[Stored records]
......

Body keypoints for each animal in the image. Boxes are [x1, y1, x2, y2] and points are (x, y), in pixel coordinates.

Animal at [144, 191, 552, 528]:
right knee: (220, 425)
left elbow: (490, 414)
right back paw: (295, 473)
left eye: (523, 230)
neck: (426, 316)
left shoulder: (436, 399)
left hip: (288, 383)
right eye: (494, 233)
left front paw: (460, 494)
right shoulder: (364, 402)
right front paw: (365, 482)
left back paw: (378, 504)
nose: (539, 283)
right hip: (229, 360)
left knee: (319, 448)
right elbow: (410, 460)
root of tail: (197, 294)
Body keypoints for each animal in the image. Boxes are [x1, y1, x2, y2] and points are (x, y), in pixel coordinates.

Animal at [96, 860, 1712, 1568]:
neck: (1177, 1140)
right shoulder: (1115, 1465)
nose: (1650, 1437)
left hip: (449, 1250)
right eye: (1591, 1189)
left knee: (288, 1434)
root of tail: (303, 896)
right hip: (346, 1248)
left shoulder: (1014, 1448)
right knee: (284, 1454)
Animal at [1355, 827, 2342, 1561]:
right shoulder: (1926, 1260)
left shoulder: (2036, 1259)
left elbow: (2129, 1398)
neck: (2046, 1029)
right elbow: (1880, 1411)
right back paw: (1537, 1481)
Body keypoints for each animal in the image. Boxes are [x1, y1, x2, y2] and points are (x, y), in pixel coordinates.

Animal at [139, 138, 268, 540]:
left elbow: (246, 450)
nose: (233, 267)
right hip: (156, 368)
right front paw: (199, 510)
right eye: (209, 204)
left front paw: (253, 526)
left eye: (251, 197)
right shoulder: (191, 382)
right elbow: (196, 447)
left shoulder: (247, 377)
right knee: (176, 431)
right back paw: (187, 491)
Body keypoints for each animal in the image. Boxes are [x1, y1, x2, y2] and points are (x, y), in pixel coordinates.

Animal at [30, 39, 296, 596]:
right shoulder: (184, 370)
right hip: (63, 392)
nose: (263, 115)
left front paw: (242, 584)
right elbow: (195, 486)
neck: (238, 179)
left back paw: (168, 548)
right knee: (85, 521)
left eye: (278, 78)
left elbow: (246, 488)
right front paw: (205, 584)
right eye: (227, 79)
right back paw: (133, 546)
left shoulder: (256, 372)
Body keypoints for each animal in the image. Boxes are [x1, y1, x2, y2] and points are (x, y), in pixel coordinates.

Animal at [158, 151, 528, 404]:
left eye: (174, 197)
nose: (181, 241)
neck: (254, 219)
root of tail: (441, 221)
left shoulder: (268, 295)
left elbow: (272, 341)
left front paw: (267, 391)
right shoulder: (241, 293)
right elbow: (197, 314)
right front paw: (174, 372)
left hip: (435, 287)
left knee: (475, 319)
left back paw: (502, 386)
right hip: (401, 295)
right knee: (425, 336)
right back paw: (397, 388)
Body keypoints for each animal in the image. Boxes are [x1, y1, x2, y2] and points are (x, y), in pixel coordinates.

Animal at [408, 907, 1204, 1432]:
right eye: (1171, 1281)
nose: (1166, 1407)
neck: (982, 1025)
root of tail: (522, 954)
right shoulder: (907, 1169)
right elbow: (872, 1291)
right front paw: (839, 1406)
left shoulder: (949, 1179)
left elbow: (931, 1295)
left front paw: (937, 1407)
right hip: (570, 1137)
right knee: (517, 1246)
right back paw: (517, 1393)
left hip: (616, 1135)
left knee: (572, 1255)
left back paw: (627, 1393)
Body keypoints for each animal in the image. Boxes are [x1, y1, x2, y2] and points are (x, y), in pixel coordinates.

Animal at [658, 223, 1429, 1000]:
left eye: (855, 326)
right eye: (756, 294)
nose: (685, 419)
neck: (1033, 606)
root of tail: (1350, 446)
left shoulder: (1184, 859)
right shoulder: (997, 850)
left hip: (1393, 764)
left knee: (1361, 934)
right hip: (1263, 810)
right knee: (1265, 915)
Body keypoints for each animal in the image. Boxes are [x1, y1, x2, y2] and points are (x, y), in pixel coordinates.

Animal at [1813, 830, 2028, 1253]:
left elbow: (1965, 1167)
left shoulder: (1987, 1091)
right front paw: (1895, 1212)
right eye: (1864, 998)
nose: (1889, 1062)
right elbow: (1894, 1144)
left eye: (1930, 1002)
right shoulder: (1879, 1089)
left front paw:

......

• Exercise: Take every line from the data that includes the word "tail".

• Expected answer:
root of tail: (197, 294)
root of tail: (303, 896)
root of tail: (441, 221)
root of tail: (522, 954)
root of tail: (1350, 446)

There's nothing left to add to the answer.